Governor Gretchen Whitmer (D-MI) today announced a plan to develop a “first-of-its-kind corridor for connected and autonomous vehicles designed to improve transportation for communities in Southeast Michigan.”
She claimed the main goal of the project will be to design the corridor with a focus on closing long-standing gaps in access to transit and transportation across the region.
The project will draw on an advisory committee of automotive and autonomous mobility companies, including Ford, GM, Argo AI, Arrival, BMW, Honda, Toyota, TuSimple, & Waymo. Notably absent is Fiat Chrysler. (AutoInformed.com on Bye Bye FCA and PSA. Hello Stellantis)
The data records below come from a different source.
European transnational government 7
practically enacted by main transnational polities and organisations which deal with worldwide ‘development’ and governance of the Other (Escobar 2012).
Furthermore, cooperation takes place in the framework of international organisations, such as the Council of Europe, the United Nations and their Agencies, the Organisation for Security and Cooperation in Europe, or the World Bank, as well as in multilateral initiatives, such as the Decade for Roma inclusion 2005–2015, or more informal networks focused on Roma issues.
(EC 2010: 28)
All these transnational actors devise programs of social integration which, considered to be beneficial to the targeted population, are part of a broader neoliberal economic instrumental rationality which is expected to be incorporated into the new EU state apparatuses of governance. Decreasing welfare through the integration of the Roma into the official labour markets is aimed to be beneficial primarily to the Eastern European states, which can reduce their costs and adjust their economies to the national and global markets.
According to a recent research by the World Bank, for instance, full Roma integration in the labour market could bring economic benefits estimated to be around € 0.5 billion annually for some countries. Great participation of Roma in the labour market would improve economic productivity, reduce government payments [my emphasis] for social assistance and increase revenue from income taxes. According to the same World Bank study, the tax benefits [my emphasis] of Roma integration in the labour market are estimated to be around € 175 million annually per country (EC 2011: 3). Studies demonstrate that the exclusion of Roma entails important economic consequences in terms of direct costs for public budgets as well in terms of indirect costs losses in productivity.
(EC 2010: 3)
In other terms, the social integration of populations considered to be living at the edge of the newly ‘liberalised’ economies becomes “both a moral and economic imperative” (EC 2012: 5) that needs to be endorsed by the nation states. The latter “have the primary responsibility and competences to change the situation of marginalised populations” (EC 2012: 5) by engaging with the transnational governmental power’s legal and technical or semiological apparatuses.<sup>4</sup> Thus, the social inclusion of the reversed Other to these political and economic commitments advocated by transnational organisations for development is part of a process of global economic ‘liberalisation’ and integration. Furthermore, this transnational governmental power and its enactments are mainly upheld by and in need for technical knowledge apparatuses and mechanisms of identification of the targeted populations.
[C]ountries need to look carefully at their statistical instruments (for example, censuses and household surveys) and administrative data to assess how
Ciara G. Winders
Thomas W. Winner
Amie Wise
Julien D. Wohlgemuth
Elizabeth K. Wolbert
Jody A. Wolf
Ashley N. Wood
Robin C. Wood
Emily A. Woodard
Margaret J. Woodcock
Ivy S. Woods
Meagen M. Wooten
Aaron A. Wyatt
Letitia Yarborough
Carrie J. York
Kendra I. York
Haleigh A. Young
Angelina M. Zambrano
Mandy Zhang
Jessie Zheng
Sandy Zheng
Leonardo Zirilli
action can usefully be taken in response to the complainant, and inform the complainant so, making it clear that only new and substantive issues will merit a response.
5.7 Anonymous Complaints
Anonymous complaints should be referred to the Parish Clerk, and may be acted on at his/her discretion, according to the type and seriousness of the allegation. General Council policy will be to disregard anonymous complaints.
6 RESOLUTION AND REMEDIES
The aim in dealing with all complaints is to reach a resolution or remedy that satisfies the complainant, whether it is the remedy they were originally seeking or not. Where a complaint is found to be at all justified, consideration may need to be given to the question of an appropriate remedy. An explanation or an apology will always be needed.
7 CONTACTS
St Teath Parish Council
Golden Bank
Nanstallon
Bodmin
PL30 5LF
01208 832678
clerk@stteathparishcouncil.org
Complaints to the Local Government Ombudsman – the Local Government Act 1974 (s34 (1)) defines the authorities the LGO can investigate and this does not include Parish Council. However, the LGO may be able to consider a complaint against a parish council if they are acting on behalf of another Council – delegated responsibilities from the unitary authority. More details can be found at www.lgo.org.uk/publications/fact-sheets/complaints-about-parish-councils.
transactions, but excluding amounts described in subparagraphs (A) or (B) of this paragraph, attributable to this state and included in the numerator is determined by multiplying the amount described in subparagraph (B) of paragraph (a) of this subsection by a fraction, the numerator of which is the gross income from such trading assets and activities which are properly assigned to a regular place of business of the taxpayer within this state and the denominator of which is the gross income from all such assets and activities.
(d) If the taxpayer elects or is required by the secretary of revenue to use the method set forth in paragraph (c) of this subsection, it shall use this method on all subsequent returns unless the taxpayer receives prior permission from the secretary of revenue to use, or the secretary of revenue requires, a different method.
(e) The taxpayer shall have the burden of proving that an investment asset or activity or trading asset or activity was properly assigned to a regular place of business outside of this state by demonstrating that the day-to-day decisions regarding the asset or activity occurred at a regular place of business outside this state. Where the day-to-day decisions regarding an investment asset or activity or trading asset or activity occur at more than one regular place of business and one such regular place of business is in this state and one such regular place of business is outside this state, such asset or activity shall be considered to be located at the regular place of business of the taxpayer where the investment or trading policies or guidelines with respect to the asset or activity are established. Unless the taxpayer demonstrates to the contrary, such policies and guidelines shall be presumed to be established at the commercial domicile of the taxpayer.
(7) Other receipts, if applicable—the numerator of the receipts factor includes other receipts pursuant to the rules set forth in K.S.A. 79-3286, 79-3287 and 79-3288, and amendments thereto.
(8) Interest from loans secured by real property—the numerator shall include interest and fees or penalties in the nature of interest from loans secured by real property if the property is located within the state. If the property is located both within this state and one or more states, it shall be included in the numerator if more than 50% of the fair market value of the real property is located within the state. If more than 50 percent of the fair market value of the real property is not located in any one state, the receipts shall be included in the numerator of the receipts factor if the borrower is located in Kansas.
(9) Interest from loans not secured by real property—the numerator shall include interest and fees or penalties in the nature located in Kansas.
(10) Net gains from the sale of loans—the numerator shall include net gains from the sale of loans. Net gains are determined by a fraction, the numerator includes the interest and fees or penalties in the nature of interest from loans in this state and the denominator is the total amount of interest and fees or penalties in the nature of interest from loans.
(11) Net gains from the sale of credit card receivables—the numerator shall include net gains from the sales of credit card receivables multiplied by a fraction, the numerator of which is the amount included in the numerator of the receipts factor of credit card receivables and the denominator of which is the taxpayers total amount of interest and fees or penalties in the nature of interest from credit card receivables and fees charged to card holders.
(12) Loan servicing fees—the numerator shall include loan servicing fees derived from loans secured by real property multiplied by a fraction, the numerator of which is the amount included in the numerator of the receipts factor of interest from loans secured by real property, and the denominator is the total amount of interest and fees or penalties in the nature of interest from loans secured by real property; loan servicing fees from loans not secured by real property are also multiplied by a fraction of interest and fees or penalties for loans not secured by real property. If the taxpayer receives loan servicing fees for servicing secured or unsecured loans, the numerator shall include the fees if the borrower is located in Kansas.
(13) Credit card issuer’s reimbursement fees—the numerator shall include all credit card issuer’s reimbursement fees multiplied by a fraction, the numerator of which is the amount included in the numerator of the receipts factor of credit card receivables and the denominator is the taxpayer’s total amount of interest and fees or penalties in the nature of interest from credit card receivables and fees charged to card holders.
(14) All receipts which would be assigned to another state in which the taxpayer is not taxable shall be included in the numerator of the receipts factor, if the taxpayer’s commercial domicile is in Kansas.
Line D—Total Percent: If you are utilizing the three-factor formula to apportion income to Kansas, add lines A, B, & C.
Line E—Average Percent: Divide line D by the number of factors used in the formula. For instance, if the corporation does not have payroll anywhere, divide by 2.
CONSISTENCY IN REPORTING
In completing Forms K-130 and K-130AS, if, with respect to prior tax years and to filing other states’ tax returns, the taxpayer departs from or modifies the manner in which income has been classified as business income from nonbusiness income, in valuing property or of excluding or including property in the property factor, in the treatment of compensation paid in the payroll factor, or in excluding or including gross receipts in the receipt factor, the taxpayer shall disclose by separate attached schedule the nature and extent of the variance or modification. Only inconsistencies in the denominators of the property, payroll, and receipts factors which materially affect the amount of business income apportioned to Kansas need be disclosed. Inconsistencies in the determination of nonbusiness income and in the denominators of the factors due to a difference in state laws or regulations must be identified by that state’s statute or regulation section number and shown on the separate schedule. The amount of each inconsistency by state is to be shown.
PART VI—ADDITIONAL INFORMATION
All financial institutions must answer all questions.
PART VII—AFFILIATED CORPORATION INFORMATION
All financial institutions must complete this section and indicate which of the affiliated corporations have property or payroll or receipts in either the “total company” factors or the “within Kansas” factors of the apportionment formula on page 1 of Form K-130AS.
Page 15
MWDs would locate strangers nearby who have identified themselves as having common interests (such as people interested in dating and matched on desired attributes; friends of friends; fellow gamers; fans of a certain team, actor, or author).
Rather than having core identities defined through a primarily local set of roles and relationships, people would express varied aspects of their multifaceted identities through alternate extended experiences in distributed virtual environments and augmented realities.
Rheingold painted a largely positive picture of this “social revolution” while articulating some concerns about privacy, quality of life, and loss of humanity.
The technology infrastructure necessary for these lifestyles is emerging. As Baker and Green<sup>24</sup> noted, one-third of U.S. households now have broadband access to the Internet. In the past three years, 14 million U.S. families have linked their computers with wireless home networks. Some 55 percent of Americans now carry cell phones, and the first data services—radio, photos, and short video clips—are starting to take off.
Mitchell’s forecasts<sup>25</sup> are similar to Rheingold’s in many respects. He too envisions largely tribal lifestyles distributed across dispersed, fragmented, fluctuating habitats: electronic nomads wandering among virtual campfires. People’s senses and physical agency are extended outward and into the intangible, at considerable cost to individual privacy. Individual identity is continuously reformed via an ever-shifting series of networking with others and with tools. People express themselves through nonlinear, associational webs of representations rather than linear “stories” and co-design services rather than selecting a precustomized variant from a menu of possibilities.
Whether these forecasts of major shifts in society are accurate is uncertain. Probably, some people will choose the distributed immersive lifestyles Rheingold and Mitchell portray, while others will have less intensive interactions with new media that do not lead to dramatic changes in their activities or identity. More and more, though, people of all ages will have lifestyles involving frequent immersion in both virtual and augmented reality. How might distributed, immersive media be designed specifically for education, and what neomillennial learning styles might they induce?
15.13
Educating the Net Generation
Cavnue, a subsidiary of Sidewalk Infrastructure Partners (SIP) that specializes in “building the future of roads,” has been selected by the state to serve as Master Developer of the corridor project. This public-private partnership – apparently formed without competitive bidding – will explore the opportunity and viability of this venture by working with state and local partners, stakeholders, and communities across the corridor from Detroit to Ann Arbor.
“The action we’re taking today is good for our families, our businesses, and our economy as a whole. Here in Michigan, the state that put the world on wheels, we are taking the initial steps to build the infrastructure to help us test and deploy the cars of the future,” said Governor Whitmer, who is widely thought to have larger political ambitions beyond the rustbelt to inside the Beltway.
“As we rebuild our roads to ensure every Michigander can drive to work and drop their kids at school safely, we will also continue working to build smart infrastructure to help prepare us for the roads of tomorrow. In Michigan, where the health of our workers and our economy are directly tied to the health of our auto industry, we will continue this innovative work to secure our state’s position as the automotive capital of the world,” claimed Whitmer.
Cavnue will work on a feasibility study with the Michigan Department of Transportation (MDOT), the Michigan Office of Future Mobility and Electrification, the Michigan Economic Development Corporation, the Michigan Department of Labor and Economic Opportunity (LEO) and industry and local project partners. This is Phase One of the effort, expected to last approximately 24 months. Subsequent construction and implementation would be part of future phases of the project, to be defined following the initial 24-month feasibility study.
The project foresees connecting Detroit and Ann Arbor along with key communities and destinations along Michigan Avenue and Interstate 94 in Wayne County and Washtenaw County with an infrastructure that allows for a mix of connected and autonomous vehicles, traditional transit vehicles, shared mobility, and freight and personal vehicles.
“As a company focused on the future of infrastructure, we are thrilled to launch Cavnue to build the future of roads, and partner with Michigan and the communities along the corridor on a first-of-its-kind CAV corridor,” said Jonathan Winer, co-founder and co-CEO of SIP.
The corridor will build on existing investments made by the state of Michigan and local communities in smart infrastructure and transit and will link key destinations including the University of Michigan, Detroit Metropolitan Airport, and Michigan Central Station.
The corridor includes up to a dozen Opportunity Zones, where expanded mobility will “connect individuals, small businesses, and communities to Southeast Michigan’s most important industrial, technological, and academic clusters.” Not surprisingly, this means test tracks, universities, auto companies, and what are vaguely described as “key economic anchors.”